Somewhere
Sophia Coppola's SOMEWHERE begins and ends with a Hollywood star du jour named Johnny Marco (Stephen Dorff) speeding around in his black Ferrari. The opening scene goes on for a few minutes, the car quite symbolically going in circles. In the final scene, the car is parked in a desert; the driver walks away, keys left in the ignition.
Johnny lives in L.A.'s infamous Chateau Marmont hotel, a place with a rich and often sordid history of celebrity excess. Unlike his progenitors, Johnny doesn't trash his room or shoot a bolus of heroin and cocaine into his veins. In fact, he's pretty well behaved for being a household name. He's mobbed by fans at the hotel and abroad, but remarkably never plays the V.I.P. card. Rather, he's extremely disaffected, going through listless days much like anyone else who has few responsibilities. He wanders the halls. Sits on the couch. Stares at the Chateau's ancient walls. In between making movies, he's either dutifully attending photo shoots or fielding questions at press junkets. "Who is Johnny Marco?" reporters ask.
Director/writer Coppola quickly cuts to the next image before Marco can answer that all-but-unanswerable question. How the hell should he know? Him least of all? But he's not a narcissist. He just doesn't seem to care. Barely acknowledges anything. He makes his way through parties with handshakes and nods, seeming to know many, but... All those L.A. hipsters certainly couldn't tell you much about Johnny. There's no depth to anything in his life. Just like when he happens upon Benicio Del Toro in the hotel elevator. Their empty exchange tells us everything.

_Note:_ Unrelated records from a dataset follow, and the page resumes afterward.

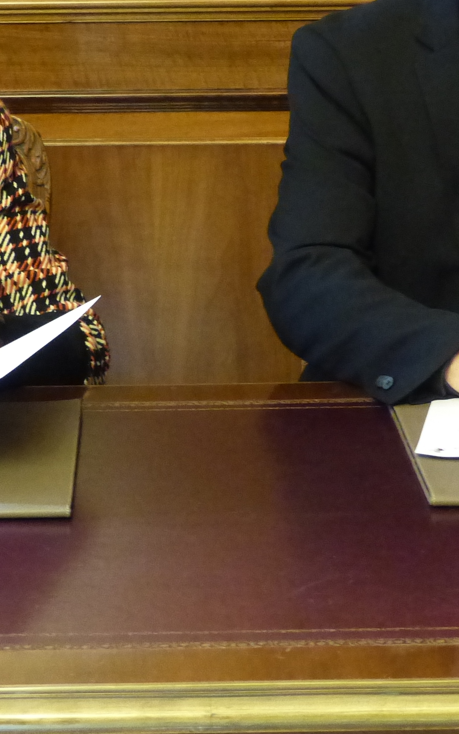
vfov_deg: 17.0
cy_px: 225
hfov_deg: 10.7
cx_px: 155
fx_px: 2442
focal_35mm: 122
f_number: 2.8
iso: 800
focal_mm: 9.8
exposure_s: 1/25
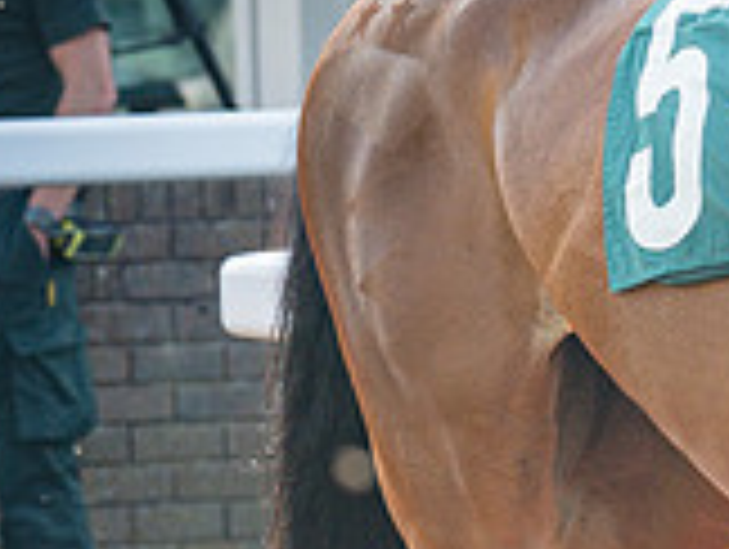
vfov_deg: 1.7
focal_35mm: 888
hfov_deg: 2.2
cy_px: 596
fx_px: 18729
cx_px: 1521
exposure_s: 1/250
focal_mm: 135
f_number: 5
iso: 200
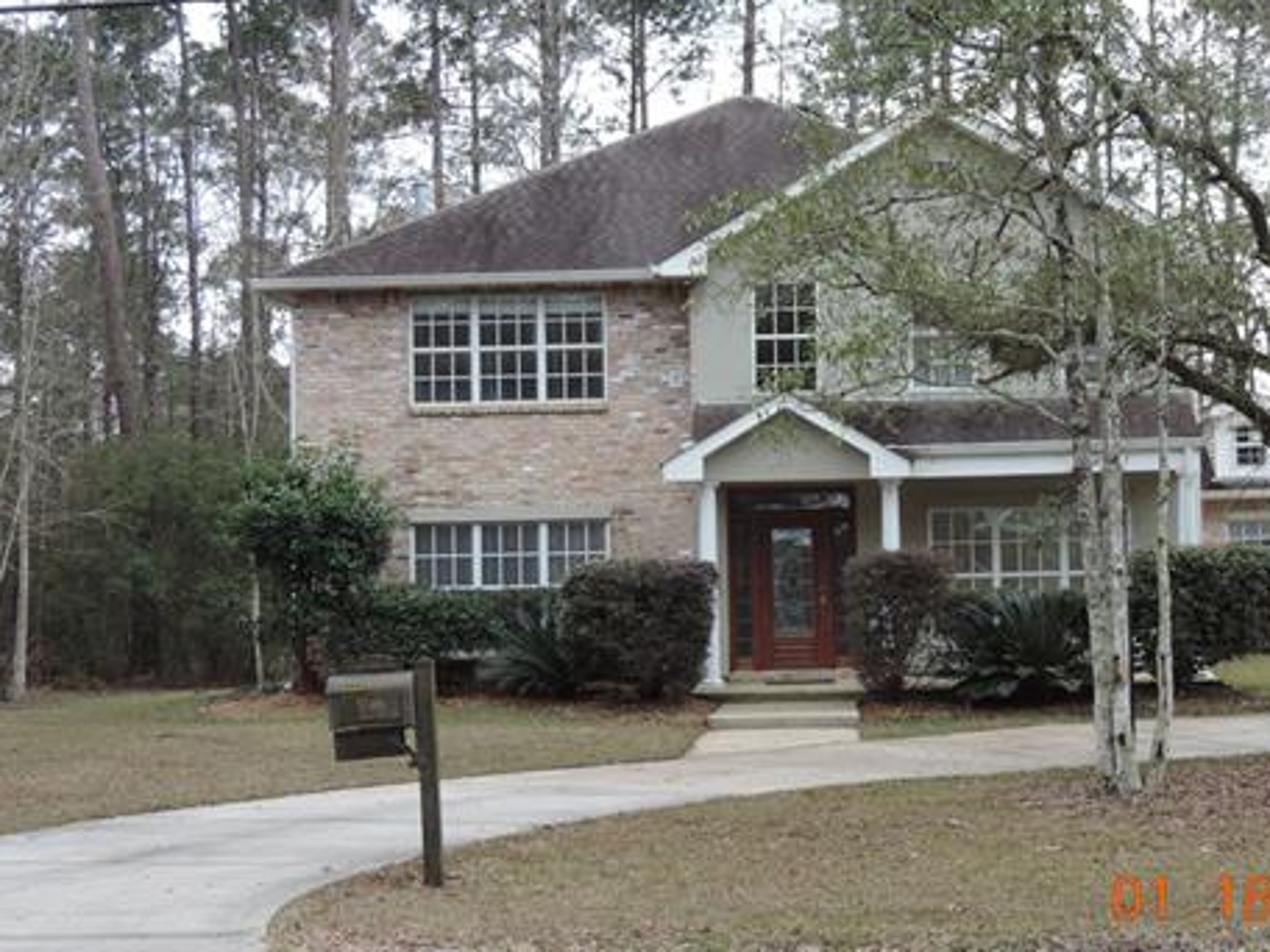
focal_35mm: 66
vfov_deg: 22.2
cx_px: 819
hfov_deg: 29.2
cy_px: 370
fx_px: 2421
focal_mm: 8.3
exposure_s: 1/125
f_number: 3.5
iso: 80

Being a big star allows Johnny to indulge a series of beautiful women. But he's as bored with them as he is the walls. He hires blonde twin sisters who pole dance in front of them (they bring their own collapsable poles) and watches with what is best described as amusement. One time, he even passes out during their performance. In another key scene, the young man falls asleep while attempting to pleasure a conquest.
Johnny also has an 11 year old daughter named Cleo (Elle Fanning). She shows up at the Marmont on the appointed days. Does Johnny resent the intrusion to his trysts? Welcome it? His face betrays nothing. After Johnny's ex informs him she is taking an extended vacation with no determined return, Cleo begins an extended stay with Johnny.
They have an easy rapport. They're like friends. We see them share gelatto in the middle of the night and play Guitar Hero (to the Police's "So Lonely", no less). Never once does he discipline her, though she's a well behaved kid. He also doesn't explain the woman who joins them at breakfast while in Italy. Cleo's face really says it all in that scene.
Ms. Coppola accurately stated that SOMEWHERE allows the viewer to breathe. It often plays like a beautiful coffee table book, static enough to allow you to drink in all that SoCal sunlight, the shabby chic of the hotel. To watch a 30-something who's become famous go through the paces. Like many before him, he yawns at his privilege. The film just follows him as he showers, drives, eats.
I was initially impatient with this movie, as scene after scene showed, very little. Like a pretentious would-be "art film". Nothing really "happens". There is no portent, no set ups, no payoffs, no "if you introduce a gun in the first act you gotta shoot someone in the third" nonsense. It shows a life, fly on the wall style. All of the images add up to something quietly disturbing. You realize this at the very end and especially the next day. Many films have a collection of great scenes that don't add up to anything. SOMEWHERE is filled with stills that build to a wounded whole. Yes, Johnny finally breaks down and admits he's "nothing." It is not a big scene with a huge catharsis. We've seen it before, but this time we've earned that admission. I think Ms. Coppola's film is one of the best essays on loneliness I've seen in quite a while.